Se giró y agarró el paquete de tabaco. Lo abrió y sacó un cigarrillo, se lo puso entre los labios y buscó el mechero en los bolsillos de su chaqueta.
La observaba encenderse el cigarro. A causa del viento, su pelo estaba revuelto y le cubría una mitad de la cara. No parecía importarle, pues actúo con su típica indiferencia, esa que le hacía parecer ruda y desconsiderada.
—¿Qué se supone que estás mirando? —preguntó.
—Me gusta apreciar el arte. —Ella hizo una mueca y volvió a girar la cabeza. Dejó el mechero, de nuevo, en su bolsillo y le dio la segunda o tercera calada al cigarrillo. Supongo que fingía no sentirse incómoda con mi mirada clavada en ella y mis extrañas y sinceras respuestas a sus inútiles preguntas. Realmente, hoy en día, todavía no sé si tan solo fingía con una increíble facilidad o, en el fondo, le daba igual lo que le hubiese contestado.
Sin embargo, juro que no estaba haciendo nada que no fuese apreciar el arte. Ella era arte. No quiero decir que ella fuese bonita; no lo era. Sí que es cierto que era capaz de hipnotizarte con tan solo su mirada, felina y con un toque de agresividad. No obstante, sus delgados labios no quedaban bien con esos ojos gigantes de color pardo. Y su nariz... bueno, más bien parecía un puente que conectaba ambas partes de la cara, algo indispensable para un rostro pero nada que la hiciese agraciada. No tenía unas facciones muy hermosas. Pero, ¿no mentiría yo si dijese que el arte debe ser, estricta y obligadamente, bonito?

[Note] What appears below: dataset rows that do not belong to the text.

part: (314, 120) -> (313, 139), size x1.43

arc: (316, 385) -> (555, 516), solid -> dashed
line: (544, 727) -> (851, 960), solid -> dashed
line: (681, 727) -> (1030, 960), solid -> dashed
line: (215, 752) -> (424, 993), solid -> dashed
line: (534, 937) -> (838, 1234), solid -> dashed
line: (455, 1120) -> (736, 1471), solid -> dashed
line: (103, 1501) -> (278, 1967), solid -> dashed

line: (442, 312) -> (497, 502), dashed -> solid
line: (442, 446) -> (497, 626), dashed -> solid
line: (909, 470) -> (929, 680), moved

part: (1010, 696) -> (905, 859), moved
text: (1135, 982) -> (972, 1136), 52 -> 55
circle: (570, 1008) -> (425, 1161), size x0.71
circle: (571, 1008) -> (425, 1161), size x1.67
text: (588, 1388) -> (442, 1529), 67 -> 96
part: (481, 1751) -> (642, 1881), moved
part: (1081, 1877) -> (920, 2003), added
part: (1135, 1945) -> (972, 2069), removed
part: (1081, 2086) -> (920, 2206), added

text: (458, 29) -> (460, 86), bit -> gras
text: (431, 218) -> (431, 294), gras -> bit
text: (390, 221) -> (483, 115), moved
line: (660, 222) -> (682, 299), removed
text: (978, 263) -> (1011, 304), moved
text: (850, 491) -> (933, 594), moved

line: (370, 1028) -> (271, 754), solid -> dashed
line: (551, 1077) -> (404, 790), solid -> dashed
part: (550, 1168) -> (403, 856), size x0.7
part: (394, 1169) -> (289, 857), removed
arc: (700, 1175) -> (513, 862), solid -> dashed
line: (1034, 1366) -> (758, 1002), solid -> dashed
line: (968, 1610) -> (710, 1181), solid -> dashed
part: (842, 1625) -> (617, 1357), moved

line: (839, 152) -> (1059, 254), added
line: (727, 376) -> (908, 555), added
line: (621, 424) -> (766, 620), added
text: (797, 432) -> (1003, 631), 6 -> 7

Porque ella siempre había sido arte, y en ningún momento había sido bonita, pero a mí me resultaba atractiva. Cada parte de ella era una pieza distinta de una hermosa vidriera. Por muy fría e insensible que pareciera ser, por mucho que todos pensaran que no tenía sentimientos, era y es la chica más débil que he conocido, al menos hasta ahora. Escondía esa fragilidad dentro de sí misma, oculta tras sus usuales frases como "no me importa" o "yo no lloro".
Si conseguías romperla, aunque su delicada alma estuviese ya fragmentada en miles de diminutos trozos, te romperías tú también con esos pedazos. Y mientras tú sangrabas y sufrías, mientras intentabas no sentir ese dolor, ella ya se estaba recomponiendo. Tal vez, para cuando te hubieses recuperado, ella ya se habría roto unas tres veces más, pero seguiría levantándose hasta que ya no pudiese más. Y —si estabas de suerte—, cuando ella ya fuera incapaz de volver a recuperarse en un tiempo, quizá te pedía ayuda. Supongo que fui uno de los pocos afortunados de verla declarándose mortal, proclamándose humana; a la vez que todos estaban ya acostumbradas a verla actuar como una fría deidad.
Y así era ella. Era arte en esencia pura. Consumiéndose calada tras calada, como lo hacía su vida mientras ella yacía en el suelo, con la cabeza apoyada en mi pecho, observando ese profundo cielo oscuro que, de alguna forma u otra, se asemejaba a ella.